My Dearest M....., Sunday Dec 31st 1944
This is a special letter - more or less about what I have received during the year. 24 letters from you, 2 Personal Parcels, 4 Cigarette and 1 Tobacco parcel. I have written you 57 letters and/or cards. Since I have been a POW I have sent 354 Letters or Cards of which 200 to you, dear (including this, the last of 1944), 30 to Mum & Dad, 52 to Office & the rest to various friends. A red Cross Parcel every week up to beginning of November when they were altered to one per fortnight. Red Cross shirts, pants, vests, socks & boots - all so very very acceptable. Perhaps you will send another donation to the Red Cross out of the £50 I have asked Pay Master to remit you. By way of entertainment we have had some jolly good books throughout the year - concerts at intervals and this Xmas found us still happy together.
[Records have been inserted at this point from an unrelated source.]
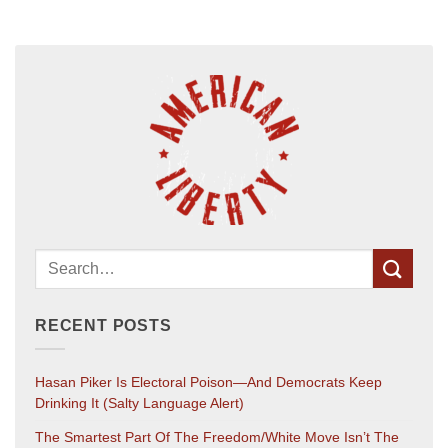
RECENT POSTS
Hasan Piker Is Electoral Poison—And Democrats Keep
Drinking It (salty Language Alert)
The Smartest Part Of The Freedom/White Move Isn’t The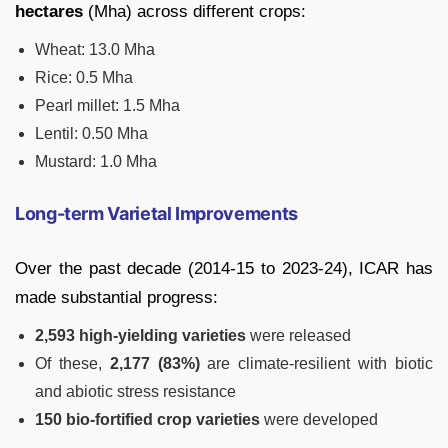
hectares
(Mha) across different crops:
Wheat: 13.0 Mha
Rice: 0.5 Mha
Pearl millet: 1.5 Mha
Lentil: 0.50 Mha
Mustard: 1.0 Mha
Long-term Varietal Improvements
Over the past decade (2014-15 to 2023-24), ICAR has
made substantial progress:
2,593 high-yielding varieties
were released
Of these,
2,177 (83%)
are climate-resilient with biotic
and abiotic stress resistance
150 bio-fortified crop varieties
were developed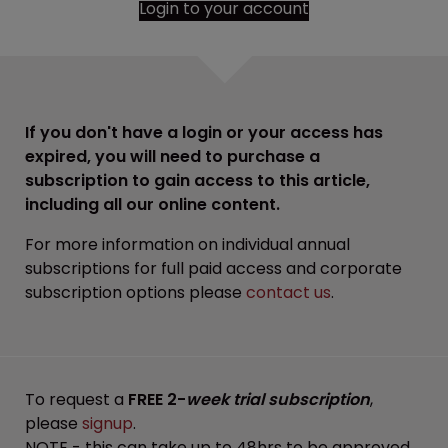
Login to your account
If you don't have a login or your access has
expired, you will need to purchase a
subscription to gain access to this article,
including all our online content.
For more information on individual annual
subscriptions for full paid access and corporate
subscription options please
contact us
.
To request a
FREE 2-
week trial subscription
,
please
signup
.
NOTE - this can take up to 48hrs to be approved.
Christmas Eve we had a Concert & Carol Service, Xmas Day a little party in our room, & Boxing Day our famous 'Banquet' followed by Music hall Memories. At the latter the usual toast were drunk & we specially remembered 'Our Folks at Home'.
Regards to dear Mum & Dad. Love, Reg.

Freedom Letter

This is the text of a letter written from Markt Pongau at the end of the war by Pte Sidney Puzey, Green Howards to his wife Violet. Sid was first a POW in Italy and then at Work Camp 107/GW

My Dearest Darling Vi,

This is the first chance I have had to write you. I am quite fit and well and just waiting for that Boat or Plane to take us home. The war is over and I am a free man, no more barb wire, it feels good to able to walk along the road and no guards to worry you, gosh!, it doesn't seem true. So sorry I could not send you a letter for your birthday, so here's hoping you spent a happy and pleasant day. We are living in tents, every tent has an electric light installed, some of us have radios, there is plenty to eat and everybody is looking fit, will close now love and see you very shortly.